Enrique Vargas ha sostenido una oposición frontal a la creciente militarización de la seguridad pública. En tribuna, advirtió que delegar por completo el control de la seguridad a la Secretaría de la Defensa Nacional es un error estratégico que pone en riesgo la cercanía y eficacia que solo los cuerpos civiles pueden garantizar.
“Los soldados no están preparados para ser policías de barrio”, sentenció el legislador mexiquense, al recalcar que la seguridad debe comenzar desde lo local, con policías capacitados, bien pagados y cercanos a la comunidad.
Su crítica no ha sido aislada. Con cifras contundentes, Vargas del Villar ha recordado que durante la actual administración se han registrado más de 200 mil homicidios y 50 mil desapariciones, y que un policía es asesinado todos los días, sin que la estrategia militarizada logre contener la violencia.

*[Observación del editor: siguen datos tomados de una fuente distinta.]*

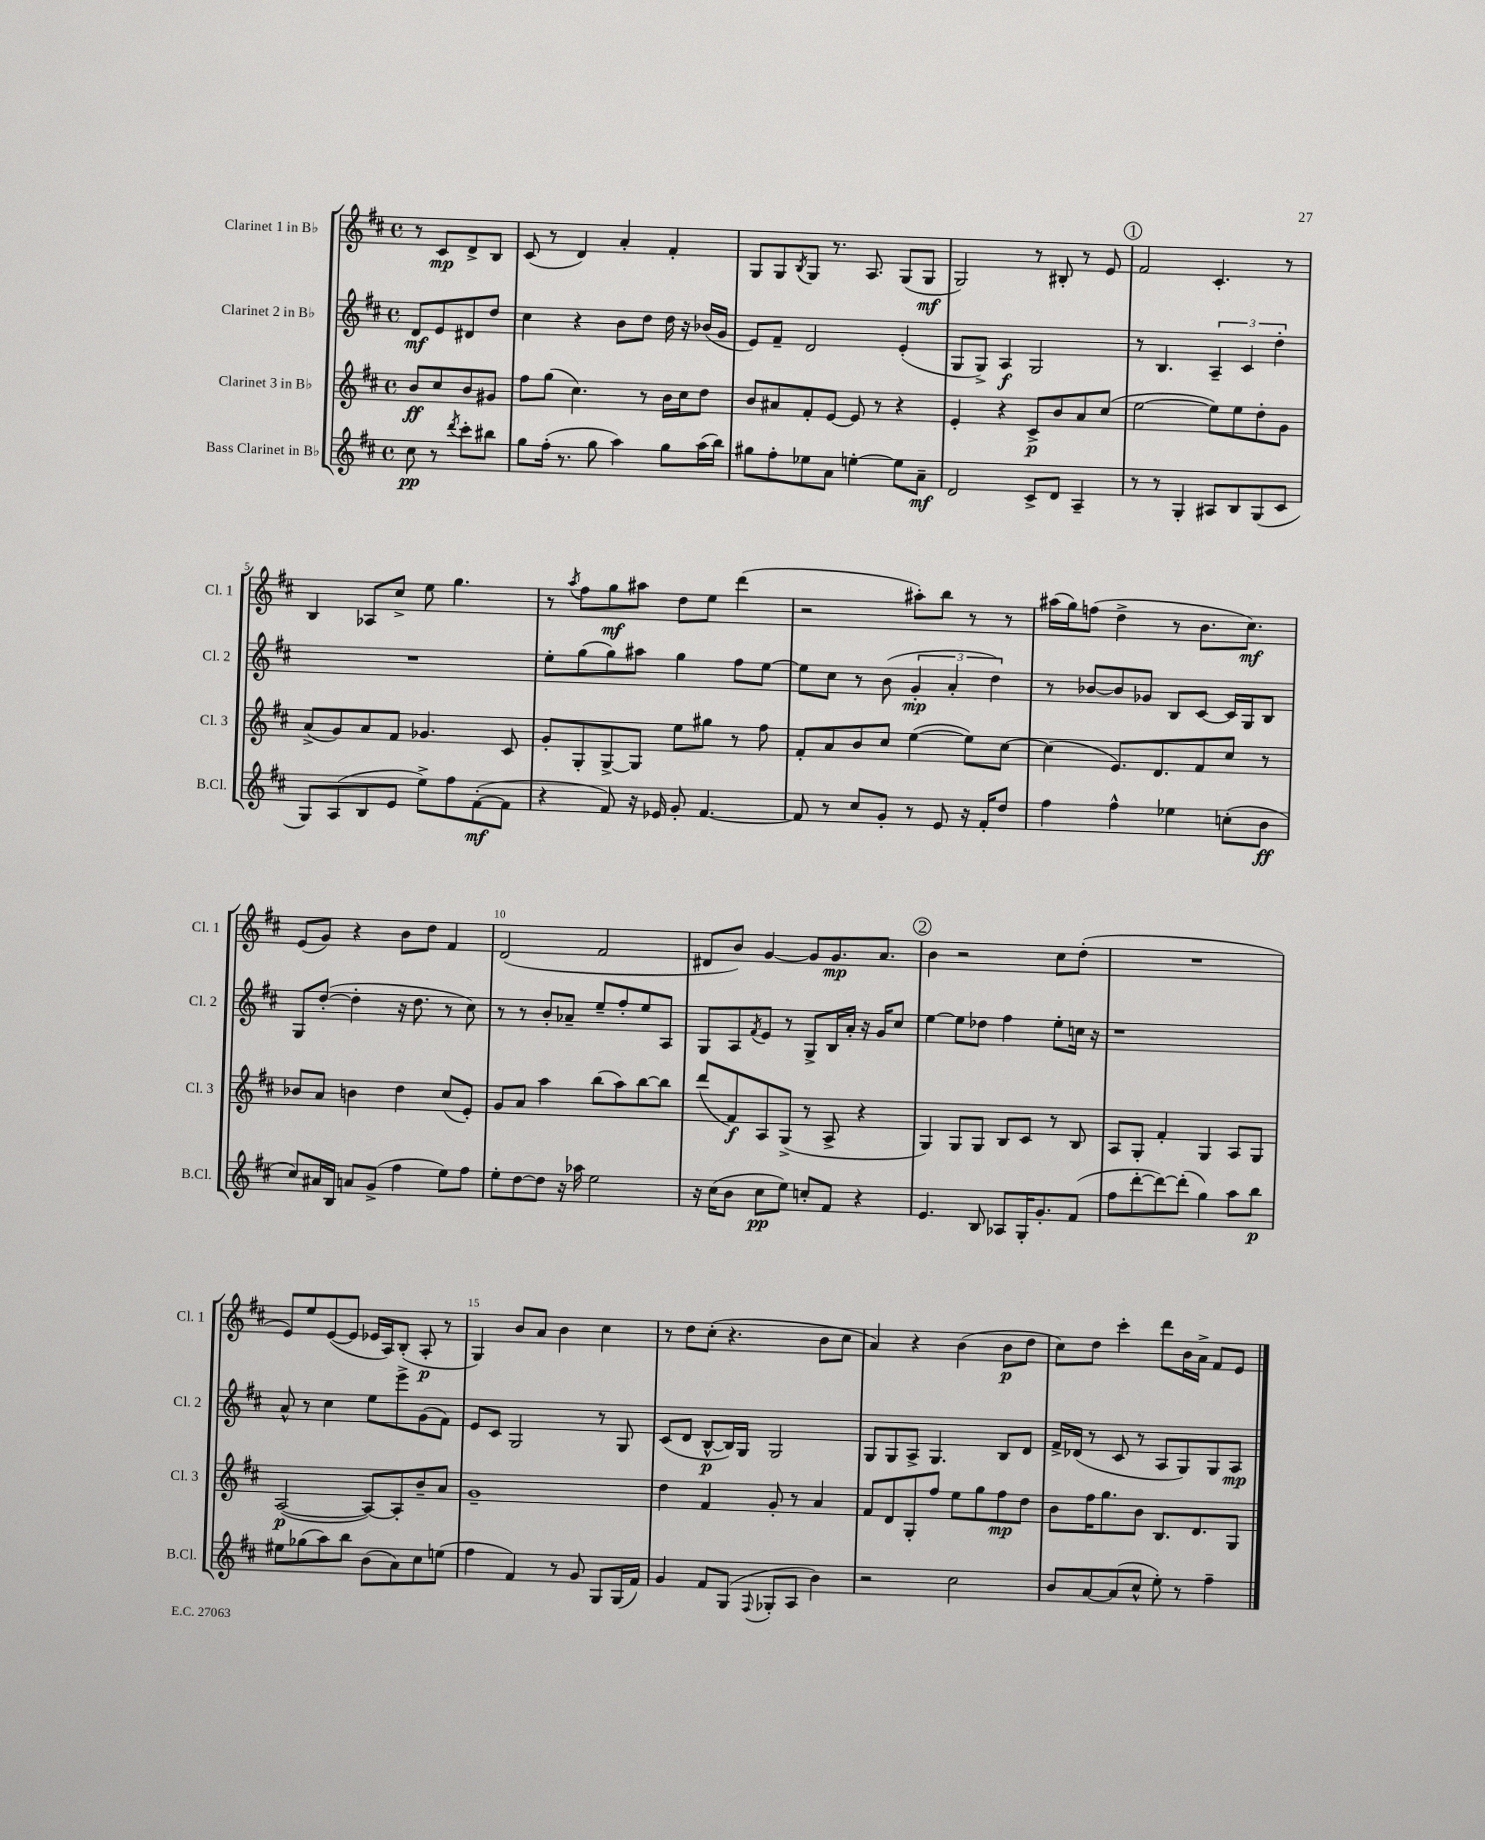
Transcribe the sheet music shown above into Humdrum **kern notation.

**kern	**kern	**kern	**kern
*staff4	*staff3	*staff2	*staff1
*clefG2	*clefG2	*clefG2	*clefG2
*k[f#c#]	*k[f#c#]	*k[f#c#]	*k[f#c#]
*M4/4	*M4/4	*M4/4	*M4/4
*met(c)	*met(c)	*met(c)	*met(c)
8cc#\	8b/L	8d/L	8r
8r	8cc#/	8e/	8c#/L
8qddd/	.	.	.
8ccc#'\L	8b/	8d#/	8d^/
8bb#\J	8g#/J	8dd/J	8B/J
=	=	=	=
8gg\L	8ff#\L	4cc#\	(8c#/
(16ff#'\Jk	(8gg\J	.	8r
8.r	.	.	.
.	4.cc#\)	4r	4d/)
8gg\	.	.	.
4aa\)	.	8b\L	4a'/
.	8r	8dd\J	.
8gg\L	16b\LL	16dd\	4f#'/
.	16cc#\J	16r	.
(16aa\L	8dd\J	(16b-/LL	.
16bb\JJ)	.	16g/JJ	.
=	=	=	=
8gg#\L	8b/L	8e/L)	8G/L
8ff#'\	8a#/	8f#~/J	8G/
.	.	.	8qB/
8ee-\	8f#'/	2d/	8G/J
8a\J	[8e/J	.	8.r
[4ee'\	8e/]	.	.
.	.	.	8.A/
.	8r	.	.
8ee\]L	4r	(4e'/	(8G/L
8a~\J	.	.	8G/J
=	=	=	=
2d/	4e'/	8G/L	2G/)
.	.	8G^/J)	.
.	4r	4A/	.
8c#^/L	8c#^/L	2G/	8r
8d/J	8b/	.	8B#'/
4A~/	8a/	.	8r
.	(8cc#/J	.	8e/
=	=	=	=
8r	[2ee\	8r	2f#/
8r	.	4.B/	.
4G'/	.	.	.
8A#/L	8ee\]L)	6A~/	4.c#'/
8B/	8ee\	.	.
.	.	6c#/	.
(8G/	8dd'\	.	.
.	.	6dd'\	.
8c#/J	8g\J	.	8r
=	=	=	=
8G/L)	(8a^/L	1r	4B/
(8A/	8g/)	.	.
8B/	8a/	.	8A-/L
8e/J	8f#/J	.	8cc#^/J
8ee^\L)	4.g-/	.	8ee\
8ff#\	.	.	4.gg\
([8f#'\	.	.	.
8f#\]J	8c#/	.	.
=	=	=	=
4r	8g'/L	8ee'\L	8r
.	.	.	8qaa/
.	8G'/	(8gg\	8ff#\L
8f#/)	[8G^/	8gg\)	8gg\
16r	8G/]J	8aa#\J	8aa#\J
16e-/	.	.	.
8g'/	8ee\L	4gg\	8dd\L
[4.f#/	8gg#\J	.	8ee\J
.	8r	8ff#\L	(4ddd\
.	8ff#\	[8ee\J	.
=	=	=	=
8f#/]	8f#'/L	8ee\]L	2r
8r	8a/	8cc#\J	.
8cc#/L	8b/	8r	.
8g'/J	8cc#/J	(8b\	.
8r	([4ee\	6g'/	8aa#'\L)
8e/	.	.	8bb\J
.	.	6a'/	.
16r	8ee\]L)	.	8r
16f#'/LK	.	.	.
.	.	6dd\)	.
8dd/J	[8cc#\J	.	8r
=	=	=	=
4ff#\	(4cc#\]	8r	(16aa#\LL
.	.	.	16gg\J)
.	.	[8b-/L	(8ff\J
4ff#^^\	8.e/L)	8b-/]	4dd^\
.	.	8g-/J	.
.	8.d/	.	.
4ee-\	.	8B/L	8r
.	8f#/	[8c#/J	8.b\L
(8cc'\L	8cc#/J	16c#/]LL	.
.	.	16G/J	8.cc#\J)
8b\J	8r	8B/J	.
=	=	=	=
8cc#/L)	8b-/L	8G/L	(8e/L
16a#/L	8a/J	([8dd'/J	8g/J)
16B/JJ	.	.	.
8a/L	4b\	4dd'\]	4r
(8g^/J	.	.	.
4ff#\	4dd\	16r	8b\L
.	.	8.dd\	.
.	.	.	8dd\J
8ee\L)	(8cc#/L	8r	4f#/
8ff#\J	8e'/J)	8cc#\)	.
=	=	=	=
8ee'\L	8g/L	8r	(2d/
[8dd\	8a/J	8r	.
8dd\]J	4aa\	8b'/L	.
16r	.	8a-~/J	.
16aa-\	.	.	.
2ee\	(8bb\L	8ee~/L	2f#/
.	8aa\)	8ff#'/	.
.	[8bb\	8ee/	.
.	8bb\]J	8A/J	.
=	=	=	=
16r	(8ddd/L	8G/L	8d#/L
(16cc#\LK	.	.	.
8b\J	8f#/)	8A/	8b/J)
.	.	8qf#/	.
8cc#\L	8A/	8e/J	[4g/
8ee\J)	(8G^/J	8r	.
8cc'/L	8r	8G^/L	8g/]L
8f#/J	8A^/	16B/L	8.g/
.	.	16a'/JJ	.
4r	4r	16r	.
.	.	16g/LK	8.a/J
.	.	8cc#/J	.
=	=	=	=
4.e/	4G/)	[4ee\	4b\
.	8G/L	8ee\]L	2r
8B/	8G/J	8dd-\J	.
8A-/L	8B/L	4ff#\	.
16G'/K	8c#/J	.	.
8.g'/	.	.	.
.	8r	8ee'\L	8cc#\L
(8f#/J	8B/	16cc\Jk	(8dd'\J
.	.	16r	.
=	=	=	=
8ff#\L	8A/L	1r	1r
[8ddd'\	8G'/J	.	.
8ddd\_)	4f#'/	.	.
(8ddd'\]J	.	.	.
4gg\)	4G/	.	.
8aa\L	8A/L	.	.
8bb\J	8G/J	.	.
=	=	=	=
8ee#\L	([2A/	8a^^/	8e/L)
(8gg-\	.	8r	8ee/
8aa\)	.	4cc#\	([8e/
8bb\J	.	.	8e/]J
(8b\L	8A/_L)	8ee\L	16e-/LL
.	.	.	16A/J)
8a\)	8A'/]	8eee^\	(8B'/J
8cc#\	8b~/	(8g\	8A'/
(8ee\J	8a/J	8f#\J)	8r
=	=	=	=
4ff#\	1g~	8e/L	4G/)
.	.	8c#/J	.
4f#/)	.	2G/	8b/L
.	.	.	8a/J
8r	.	.	4b\
8g/	.	.	.
8G/L	.	8r	4cc#\
(16G/L	.	8G/	.
16f#/JJ)	.	.	.
=	=	=	=
4g/	4dd\	(8c#/L	8r
.	.	8d/J	8dd\L
8f#/L	4f#/	[8B^^/L	(8cc#'\J
(8G/J	.	16B/]L)	4.r
.	.	16G/JJ	.
8qqF#/	.	.	.
8G-'/L	8g'/	2G/	.
8A/J	8r	.	.
4b\)	4a/	.	8b\L
.	.	.	8cc#\J
=	=	=	=
2r	8f#/L	8G/L	4a/)
.	8d/	8G/	.
.	8G'/	8A^/J	4r
.	8ff#/J	4.G/	.
2cc#\	8ee\L	.	(4b\
.	8gg\	.	.
.	8ff#\	8B/L	8b\L
.	8dd\J	8d/J	8dd\J
=	=	=	=
8b/L	8b\L	16f#^/LL	8cc#\L)
.	.	(16d-/JJ	.
[8a/	16ff#\K	8r	8dd\J
.	8.gg\	.	.
(8a/]	.	8c#/	4ccc#'\
8cc#^^/J	8b\J	8r	.
8ee'\)	8.B/L	8A/L	8ddd\L
8r	.	8G/)	16b\L
.	8.d/	.	16a^\JJ
4ff#~\	.	8G/	8f#/L
.	8G/J	8A/J	8e/J
==	==	==	==
*-	*-	*-	*-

Desde el Senado, el también exdiputado local ha sostenido que la Guardia Nacional, por sí sola, no podrá enfrentar el complejo panorama de inseguridad que vive México. Su propuesta: invertir decididamente en las policías municipales y estatales, con coordinación efectiva entre los tres niveles de gobierno y sin que la seguridad pública quede rehén de decisiones centralistas o intereses partidistas.
En la reciente aprobación en comisiones del proyecto de decreto que da un nuevo marco legal a la Guardia Nacional —con 14 votos a favor y 6 en contra—, Enrique Vargas fue una de las voces más claras en rechazo. No solo cuestionó la eficacia del modelo actual, sino que también apeló a la legalidad y los derechos humanos, recordando que la propia Comisión Interamericana de Derechos Humanos ha urgido al Estado mexicano a retirar progresivamente a las Fuerzas Armadas de las tareas de seguridad pública.
“La militarización no es la salida. Es un atajo peligroso que ya ha demostrado su fracaso”, expresó el senador en una de sus más enérgicas intervenciones.